Dataset entries
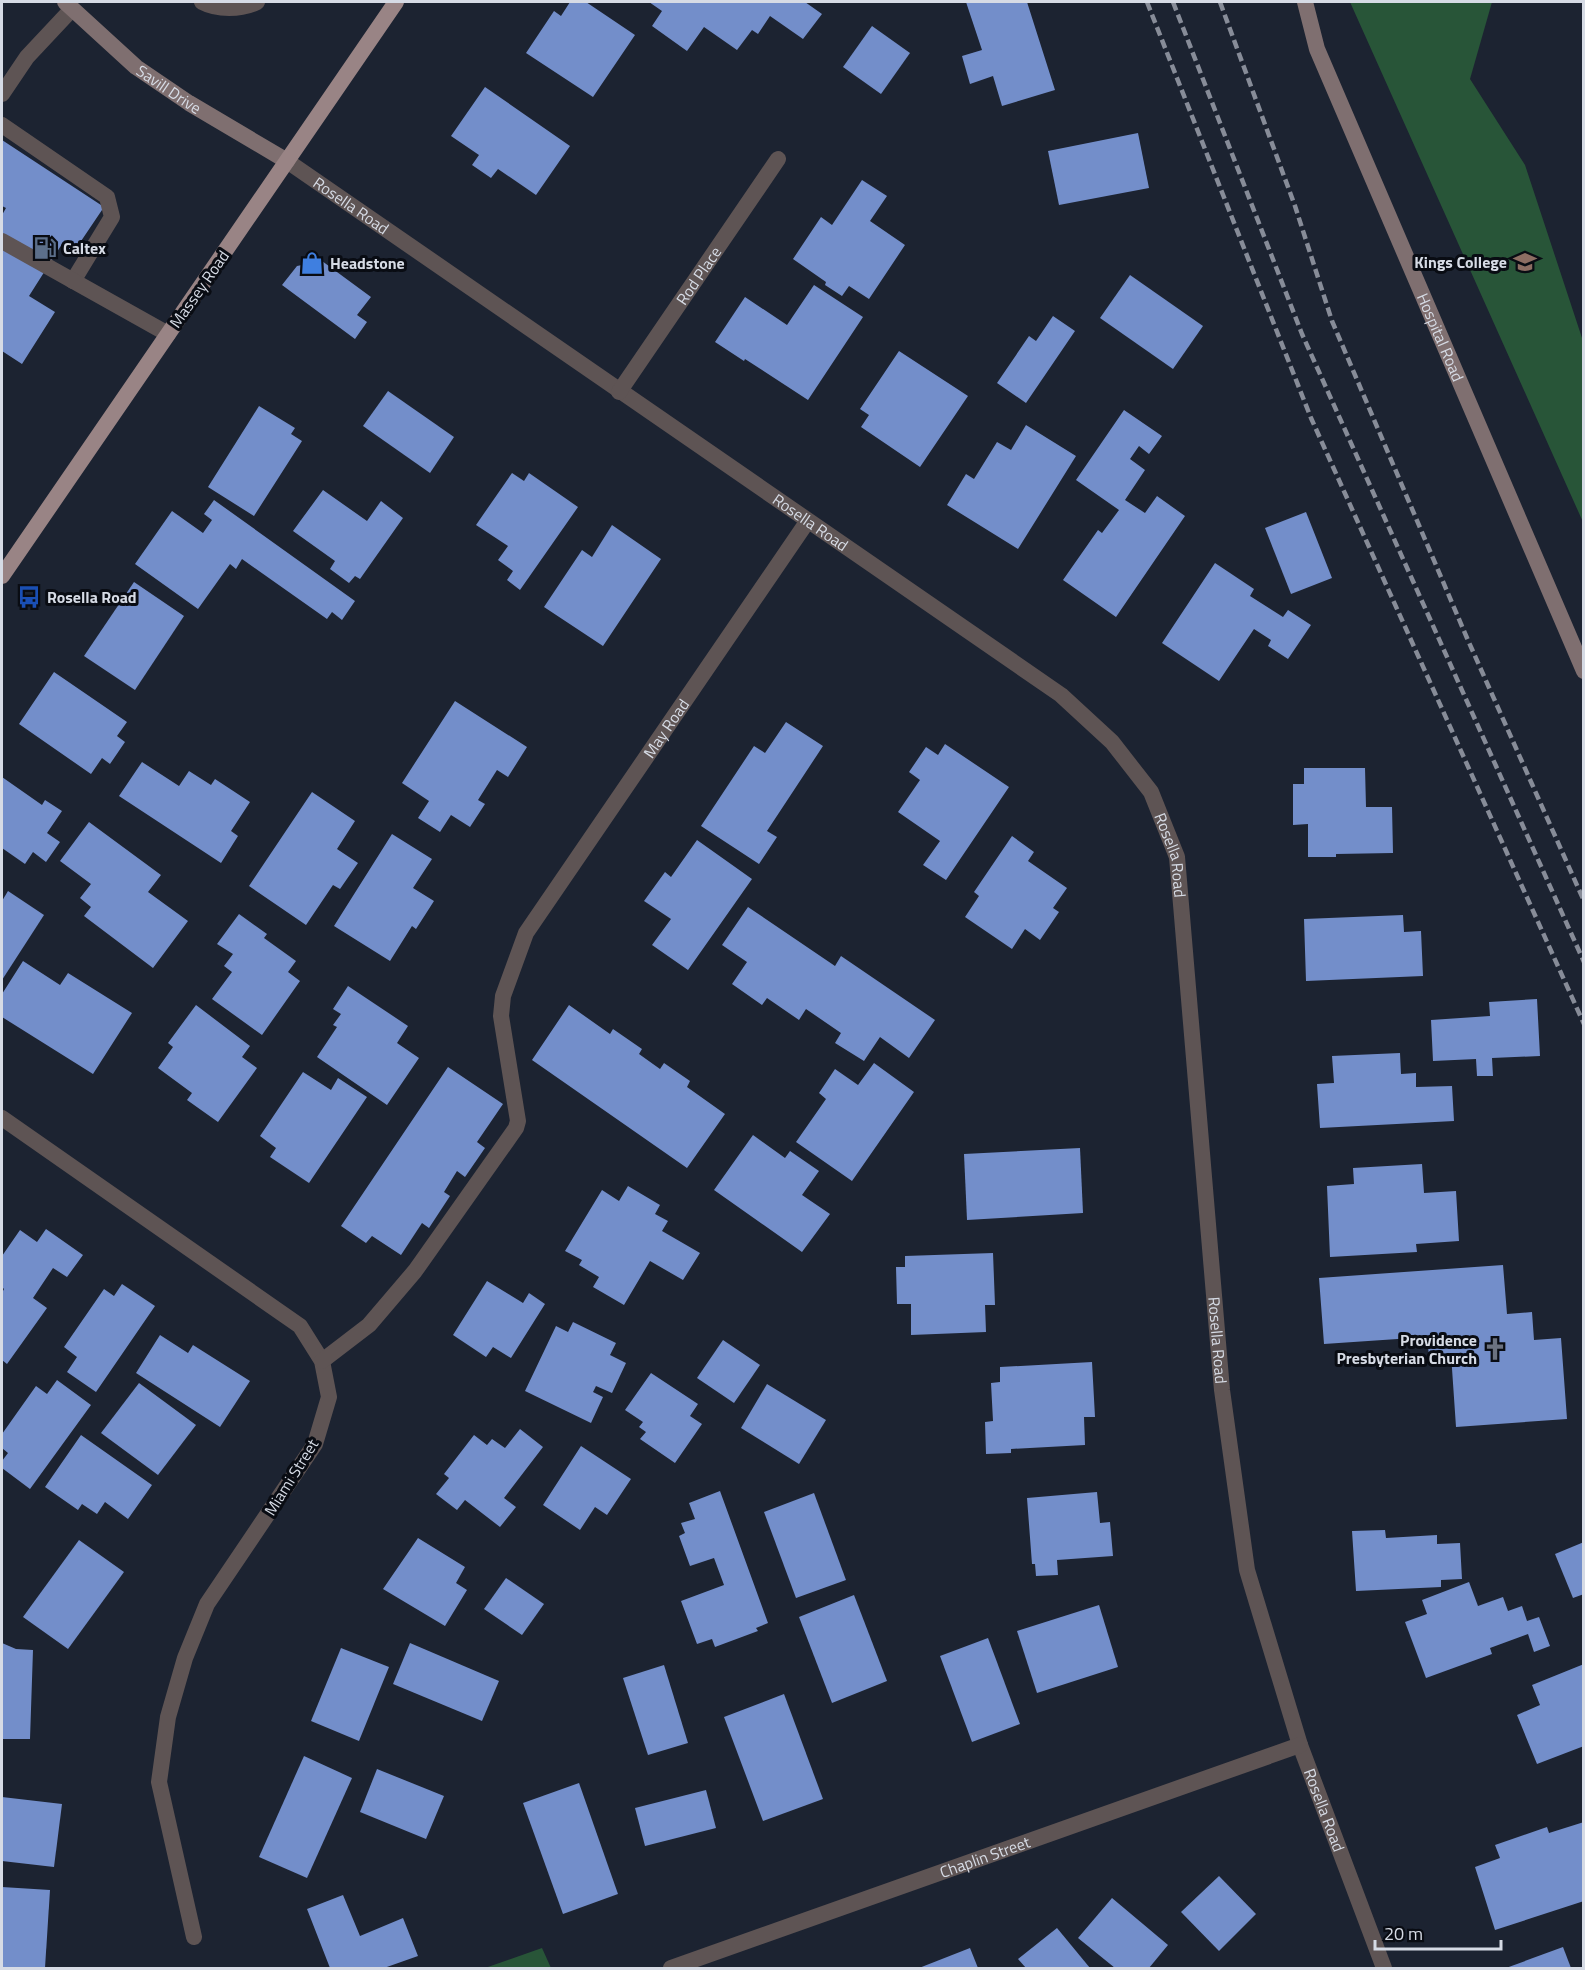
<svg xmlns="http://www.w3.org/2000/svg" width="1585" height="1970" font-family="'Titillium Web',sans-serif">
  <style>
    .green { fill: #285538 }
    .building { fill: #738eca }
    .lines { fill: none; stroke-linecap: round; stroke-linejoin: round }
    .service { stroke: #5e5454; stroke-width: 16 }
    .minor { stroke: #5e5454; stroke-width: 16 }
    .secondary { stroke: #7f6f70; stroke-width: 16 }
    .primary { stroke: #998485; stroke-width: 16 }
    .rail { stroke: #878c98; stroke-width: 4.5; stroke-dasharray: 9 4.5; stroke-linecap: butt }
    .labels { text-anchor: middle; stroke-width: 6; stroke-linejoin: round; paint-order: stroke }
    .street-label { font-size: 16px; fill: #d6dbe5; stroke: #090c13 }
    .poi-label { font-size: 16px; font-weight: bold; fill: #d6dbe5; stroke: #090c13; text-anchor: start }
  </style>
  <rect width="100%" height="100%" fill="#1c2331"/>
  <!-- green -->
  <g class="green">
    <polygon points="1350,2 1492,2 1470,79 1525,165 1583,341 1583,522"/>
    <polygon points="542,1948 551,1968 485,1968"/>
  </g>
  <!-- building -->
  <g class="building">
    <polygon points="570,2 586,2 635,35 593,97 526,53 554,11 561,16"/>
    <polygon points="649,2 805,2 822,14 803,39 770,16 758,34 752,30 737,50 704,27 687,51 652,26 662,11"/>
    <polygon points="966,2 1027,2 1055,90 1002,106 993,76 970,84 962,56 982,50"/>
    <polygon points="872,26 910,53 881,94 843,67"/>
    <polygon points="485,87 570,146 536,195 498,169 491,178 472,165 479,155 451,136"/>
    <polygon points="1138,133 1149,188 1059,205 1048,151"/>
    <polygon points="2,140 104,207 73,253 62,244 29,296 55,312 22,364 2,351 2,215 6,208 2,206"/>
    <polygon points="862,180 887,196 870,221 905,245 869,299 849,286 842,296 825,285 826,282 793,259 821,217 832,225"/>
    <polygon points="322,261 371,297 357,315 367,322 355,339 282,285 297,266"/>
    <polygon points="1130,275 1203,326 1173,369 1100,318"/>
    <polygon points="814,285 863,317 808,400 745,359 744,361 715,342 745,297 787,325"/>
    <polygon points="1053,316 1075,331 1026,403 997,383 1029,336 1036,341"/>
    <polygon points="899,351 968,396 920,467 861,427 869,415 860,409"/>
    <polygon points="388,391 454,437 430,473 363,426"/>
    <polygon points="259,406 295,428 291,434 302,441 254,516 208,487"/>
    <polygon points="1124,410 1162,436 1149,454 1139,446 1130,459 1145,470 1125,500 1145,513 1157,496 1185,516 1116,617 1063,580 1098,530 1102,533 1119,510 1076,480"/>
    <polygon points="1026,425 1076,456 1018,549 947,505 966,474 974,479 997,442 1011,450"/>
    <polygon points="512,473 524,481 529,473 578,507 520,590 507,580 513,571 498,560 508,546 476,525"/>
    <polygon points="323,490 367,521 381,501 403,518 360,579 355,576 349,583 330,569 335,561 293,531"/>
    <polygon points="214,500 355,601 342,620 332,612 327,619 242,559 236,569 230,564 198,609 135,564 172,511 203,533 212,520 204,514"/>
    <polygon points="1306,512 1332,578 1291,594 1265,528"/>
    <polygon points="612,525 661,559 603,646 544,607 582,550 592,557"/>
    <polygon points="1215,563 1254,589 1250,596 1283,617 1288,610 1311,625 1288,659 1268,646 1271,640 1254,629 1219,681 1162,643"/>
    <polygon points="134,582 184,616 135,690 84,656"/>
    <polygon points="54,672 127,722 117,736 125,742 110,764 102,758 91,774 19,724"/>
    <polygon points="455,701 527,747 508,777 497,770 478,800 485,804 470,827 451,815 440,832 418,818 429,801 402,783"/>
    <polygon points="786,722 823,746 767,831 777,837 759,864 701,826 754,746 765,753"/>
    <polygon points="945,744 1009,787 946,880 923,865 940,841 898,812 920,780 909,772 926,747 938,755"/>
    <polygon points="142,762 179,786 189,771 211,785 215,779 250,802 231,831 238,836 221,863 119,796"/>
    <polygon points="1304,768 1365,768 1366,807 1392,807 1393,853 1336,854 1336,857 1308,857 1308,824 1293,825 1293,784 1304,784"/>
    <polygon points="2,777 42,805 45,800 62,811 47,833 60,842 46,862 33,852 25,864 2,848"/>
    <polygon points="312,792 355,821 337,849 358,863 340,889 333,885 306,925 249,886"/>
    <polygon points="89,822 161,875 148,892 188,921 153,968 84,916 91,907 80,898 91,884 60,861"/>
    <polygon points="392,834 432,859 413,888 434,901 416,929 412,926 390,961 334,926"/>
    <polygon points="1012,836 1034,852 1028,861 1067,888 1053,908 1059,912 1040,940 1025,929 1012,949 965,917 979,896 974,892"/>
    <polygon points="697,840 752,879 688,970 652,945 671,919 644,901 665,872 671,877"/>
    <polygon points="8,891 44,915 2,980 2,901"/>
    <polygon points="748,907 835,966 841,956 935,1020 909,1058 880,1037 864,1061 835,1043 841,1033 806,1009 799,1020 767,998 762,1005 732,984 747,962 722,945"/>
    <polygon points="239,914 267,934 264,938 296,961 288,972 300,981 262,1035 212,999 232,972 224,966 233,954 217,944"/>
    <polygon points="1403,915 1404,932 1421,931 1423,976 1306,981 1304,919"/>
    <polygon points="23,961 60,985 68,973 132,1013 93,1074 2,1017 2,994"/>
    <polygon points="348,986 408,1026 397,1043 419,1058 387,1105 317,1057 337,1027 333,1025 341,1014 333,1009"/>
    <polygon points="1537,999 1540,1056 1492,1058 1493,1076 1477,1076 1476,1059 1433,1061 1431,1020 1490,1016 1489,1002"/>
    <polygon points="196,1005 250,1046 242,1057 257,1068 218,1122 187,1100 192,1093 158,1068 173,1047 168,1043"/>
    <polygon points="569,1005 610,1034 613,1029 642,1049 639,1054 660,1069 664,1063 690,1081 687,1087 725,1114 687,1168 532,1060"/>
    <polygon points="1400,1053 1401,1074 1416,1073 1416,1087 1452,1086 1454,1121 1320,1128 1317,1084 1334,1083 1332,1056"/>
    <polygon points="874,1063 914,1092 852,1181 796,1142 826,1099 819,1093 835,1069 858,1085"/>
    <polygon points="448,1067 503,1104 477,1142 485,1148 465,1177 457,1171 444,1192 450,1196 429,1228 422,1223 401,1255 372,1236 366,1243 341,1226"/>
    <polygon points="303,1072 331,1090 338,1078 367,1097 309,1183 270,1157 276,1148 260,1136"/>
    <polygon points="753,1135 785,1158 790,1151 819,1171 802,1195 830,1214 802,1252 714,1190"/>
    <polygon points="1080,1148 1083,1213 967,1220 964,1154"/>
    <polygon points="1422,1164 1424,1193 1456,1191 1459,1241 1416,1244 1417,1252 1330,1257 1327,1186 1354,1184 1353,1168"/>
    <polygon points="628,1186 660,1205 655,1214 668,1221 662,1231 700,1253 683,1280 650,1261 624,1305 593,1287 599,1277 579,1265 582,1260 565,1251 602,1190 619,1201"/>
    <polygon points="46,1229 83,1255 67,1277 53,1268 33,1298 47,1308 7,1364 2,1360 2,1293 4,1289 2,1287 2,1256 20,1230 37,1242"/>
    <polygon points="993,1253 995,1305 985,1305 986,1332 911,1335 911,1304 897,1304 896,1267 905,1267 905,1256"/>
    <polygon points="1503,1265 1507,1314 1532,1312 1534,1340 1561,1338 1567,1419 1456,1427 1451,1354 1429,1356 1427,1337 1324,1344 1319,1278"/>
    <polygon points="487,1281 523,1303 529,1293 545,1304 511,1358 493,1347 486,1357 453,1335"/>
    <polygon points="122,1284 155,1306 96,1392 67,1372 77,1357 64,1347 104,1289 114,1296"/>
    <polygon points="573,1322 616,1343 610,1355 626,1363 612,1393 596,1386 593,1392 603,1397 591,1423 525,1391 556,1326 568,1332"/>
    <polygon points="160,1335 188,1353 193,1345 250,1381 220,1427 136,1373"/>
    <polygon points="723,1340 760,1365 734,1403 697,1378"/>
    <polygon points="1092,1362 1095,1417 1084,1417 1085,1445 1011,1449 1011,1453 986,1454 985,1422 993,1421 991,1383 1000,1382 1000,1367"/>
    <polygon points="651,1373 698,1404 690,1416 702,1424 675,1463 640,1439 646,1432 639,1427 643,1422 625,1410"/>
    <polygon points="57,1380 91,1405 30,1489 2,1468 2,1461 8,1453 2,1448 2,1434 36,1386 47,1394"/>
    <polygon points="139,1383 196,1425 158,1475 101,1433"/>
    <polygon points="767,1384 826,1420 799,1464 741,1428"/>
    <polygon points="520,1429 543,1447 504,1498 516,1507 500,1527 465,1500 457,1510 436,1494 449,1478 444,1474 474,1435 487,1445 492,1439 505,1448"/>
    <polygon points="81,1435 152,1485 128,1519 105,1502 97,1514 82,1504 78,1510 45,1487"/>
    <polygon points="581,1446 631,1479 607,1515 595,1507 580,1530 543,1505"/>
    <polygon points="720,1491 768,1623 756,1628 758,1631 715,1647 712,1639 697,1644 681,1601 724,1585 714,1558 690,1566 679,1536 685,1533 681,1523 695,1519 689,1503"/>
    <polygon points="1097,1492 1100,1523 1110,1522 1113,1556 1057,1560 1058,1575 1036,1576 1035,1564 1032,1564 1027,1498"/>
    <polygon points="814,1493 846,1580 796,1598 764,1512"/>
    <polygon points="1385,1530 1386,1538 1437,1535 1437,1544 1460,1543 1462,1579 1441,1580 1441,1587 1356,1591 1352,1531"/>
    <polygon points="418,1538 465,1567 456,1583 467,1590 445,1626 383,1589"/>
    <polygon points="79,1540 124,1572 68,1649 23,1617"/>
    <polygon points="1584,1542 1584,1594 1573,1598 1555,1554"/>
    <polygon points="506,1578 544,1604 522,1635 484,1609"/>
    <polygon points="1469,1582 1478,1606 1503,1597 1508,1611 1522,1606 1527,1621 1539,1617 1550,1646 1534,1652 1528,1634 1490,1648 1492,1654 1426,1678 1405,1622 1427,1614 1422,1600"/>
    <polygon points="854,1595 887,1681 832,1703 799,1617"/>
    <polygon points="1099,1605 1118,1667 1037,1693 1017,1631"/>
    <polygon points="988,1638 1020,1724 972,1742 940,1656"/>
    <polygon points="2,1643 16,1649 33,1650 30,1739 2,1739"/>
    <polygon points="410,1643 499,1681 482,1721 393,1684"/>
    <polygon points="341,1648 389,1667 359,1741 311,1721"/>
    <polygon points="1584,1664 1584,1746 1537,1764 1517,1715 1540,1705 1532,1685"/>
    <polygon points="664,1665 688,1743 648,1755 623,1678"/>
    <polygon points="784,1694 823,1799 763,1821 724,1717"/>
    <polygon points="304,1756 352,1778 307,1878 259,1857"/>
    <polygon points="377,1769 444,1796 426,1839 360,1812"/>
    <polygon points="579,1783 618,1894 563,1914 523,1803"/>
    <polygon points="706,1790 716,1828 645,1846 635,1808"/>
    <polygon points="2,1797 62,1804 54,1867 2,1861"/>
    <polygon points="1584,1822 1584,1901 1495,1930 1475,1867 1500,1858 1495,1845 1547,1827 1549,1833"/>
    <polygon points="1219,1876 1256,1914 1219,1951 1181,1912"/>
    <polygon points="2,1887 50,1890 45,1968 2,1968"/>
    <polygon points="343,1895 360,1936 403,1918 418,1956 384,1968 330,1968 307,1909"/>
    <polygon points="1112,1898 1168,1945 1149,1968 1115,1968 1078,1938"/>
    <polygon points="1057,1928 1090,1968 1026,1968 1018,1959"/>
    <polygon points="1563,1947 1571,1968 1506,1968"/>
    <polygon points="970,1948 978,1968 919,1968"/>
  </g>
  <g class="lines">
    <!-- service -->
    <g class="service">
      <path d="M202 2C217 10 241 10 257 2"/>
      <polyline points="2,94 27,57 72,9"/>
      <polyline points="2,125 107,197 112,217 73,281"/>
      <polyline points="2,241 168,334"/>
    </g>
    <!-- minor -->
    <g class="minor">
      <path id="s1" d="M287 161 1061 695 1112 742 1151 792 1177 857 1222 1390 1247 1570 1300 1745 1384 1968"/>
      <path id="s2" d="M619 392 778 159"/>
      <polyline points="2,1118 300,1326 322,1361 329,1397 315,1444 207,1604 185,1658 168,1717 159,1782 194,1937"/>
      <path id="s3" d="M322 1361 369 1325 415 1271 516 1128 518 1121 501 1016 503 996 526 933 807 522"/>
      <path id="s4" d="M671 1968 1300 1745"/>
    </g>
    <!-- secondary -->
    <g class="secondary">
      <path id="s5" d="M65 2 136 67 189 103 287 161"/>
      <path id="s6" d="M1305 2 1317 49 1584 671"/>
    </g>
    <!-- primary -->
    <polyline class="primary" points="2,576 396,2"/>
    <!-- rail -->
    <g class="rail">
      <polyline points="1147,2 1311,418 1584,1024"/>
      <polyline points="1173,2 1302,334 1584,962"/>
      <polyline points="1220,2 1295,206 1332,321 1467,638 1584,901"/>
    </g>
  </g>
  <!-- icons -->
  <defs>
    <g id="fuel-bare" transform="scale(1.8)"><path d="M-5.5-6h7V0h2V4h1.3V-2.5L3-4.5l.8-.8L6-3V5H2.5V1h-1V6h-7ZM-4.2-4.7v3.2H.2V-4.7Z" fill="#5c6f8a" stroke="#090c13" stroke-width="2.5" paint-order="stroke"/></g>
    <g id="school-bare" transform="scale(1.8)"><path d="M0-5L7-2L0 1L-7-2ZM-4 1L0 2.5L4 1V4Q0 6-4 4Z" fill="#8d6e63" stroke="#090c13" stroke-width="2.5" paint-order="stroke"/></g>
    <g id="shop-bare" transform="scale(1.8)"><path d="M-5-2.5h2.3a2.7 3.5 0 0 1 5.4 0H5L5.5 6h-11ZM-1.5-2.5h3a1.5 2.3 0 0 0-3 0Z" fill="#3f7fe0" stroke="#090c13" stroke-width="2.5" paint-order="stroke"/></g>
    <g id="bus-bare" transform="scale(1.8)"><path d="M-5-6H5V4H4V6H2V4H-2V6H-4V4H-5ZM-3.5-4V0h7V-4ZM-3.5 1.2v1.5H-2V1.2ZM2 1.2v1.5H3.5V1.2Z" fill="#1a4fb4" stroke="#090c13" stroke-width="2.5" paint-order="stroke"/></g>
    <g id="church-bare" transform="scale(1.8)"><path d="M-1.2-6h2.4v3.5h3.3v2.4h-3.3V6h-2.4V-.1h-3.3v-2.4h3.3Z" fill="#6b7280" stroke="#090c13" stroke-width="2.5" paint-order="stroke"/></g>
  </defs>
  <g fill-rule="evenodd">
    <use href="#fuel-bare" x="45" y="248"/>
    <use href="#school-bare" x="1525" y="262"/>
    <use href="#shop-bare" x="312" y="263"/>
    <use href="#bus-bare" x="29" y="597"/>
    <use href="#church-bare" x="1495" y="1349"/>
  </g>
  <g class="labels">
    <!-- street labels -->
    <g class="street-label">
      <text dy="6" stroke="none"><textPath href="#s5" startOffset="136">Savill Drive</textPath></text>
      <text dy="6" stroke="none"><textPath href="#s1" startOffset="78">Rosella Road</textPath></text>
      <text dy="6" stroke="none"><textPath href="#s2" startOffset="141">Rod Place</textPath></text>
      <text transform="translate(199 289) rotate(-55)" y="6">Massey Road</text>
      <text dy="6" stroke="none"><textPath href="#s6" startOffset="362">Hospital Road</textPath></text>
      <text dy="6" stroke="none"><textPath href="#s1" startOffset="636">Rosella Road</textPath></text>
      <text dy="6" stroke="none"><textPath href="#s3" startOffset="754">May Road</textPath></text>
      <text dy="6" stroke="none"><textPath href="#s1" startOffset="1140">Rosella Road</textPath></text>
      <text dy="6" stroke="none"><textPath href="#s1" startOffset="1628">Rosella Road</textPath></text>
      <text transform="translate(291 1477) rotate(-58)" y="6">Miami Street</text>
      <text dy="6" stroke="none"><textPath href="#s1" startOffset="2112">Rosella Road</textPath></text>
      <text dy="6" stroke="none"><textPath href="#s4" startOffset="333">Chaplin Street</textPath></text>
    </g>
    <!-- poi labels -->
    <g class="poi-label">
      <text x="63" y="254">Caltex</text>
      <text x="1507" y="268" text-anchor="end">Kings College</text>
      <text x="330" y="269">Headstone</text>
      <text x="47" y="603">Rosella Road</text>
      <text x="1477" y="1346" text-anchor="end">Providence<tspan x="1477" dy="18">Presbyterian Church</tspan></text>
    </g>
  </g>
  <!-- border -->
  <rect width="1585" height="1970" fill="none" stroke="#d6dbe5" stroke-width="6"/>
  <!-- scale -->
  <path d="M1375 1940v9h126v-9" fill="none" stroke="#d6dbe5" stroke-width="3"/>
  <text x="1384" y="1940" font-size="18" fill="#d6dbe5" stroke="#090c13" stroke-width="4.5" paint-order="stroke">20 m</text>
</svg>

* **Assignment**: Copy the stretch of the records above that runs from the line with "914,1092 852,1181 796,1142" through the line with "660,1205 655,1214 668,1221". Both end lines belong in the copy, and nothing else does.

* **Finished exercise**:
    <polygon points="874,1063 914,1092 852,1181 796,1142 826,1099 819,1093 835,1069 858,1085"/>
    <polygon points="448,1067 503,1104 477,1142 485,1148 465,1177 457,1171 444,1192 450,1196 429,1228 422,1223 401,1255 372,1236 366,1243 341,1226"/>
    <polygon points="303,1072 331,1090 338,1078 367,1097 309,1183 270,1157 276,1148 260,1136"/>
    <polygon points="753,1135 785,1158 790,1151 819,1171 802,1195 830,1214 802,1252 714,1190"/>
    <polygon points="1080,1148 1083,1213 967,1220 964,1154"/>
    <polygon points="1422,1164 1424,1193 1456,1191 1459,1241 1416,1244 1417,1252 1330,1257 1327,1186 1354,1184 1353,1168"/>
    <polygon points="628,1186 660,1205 655,1214 668,1221 662,1231 700,1253 683,1280 650,1261 624,1305 593,1287 599,1277 579,1265 582,1260 565,1251 602,1190 619,1201"/>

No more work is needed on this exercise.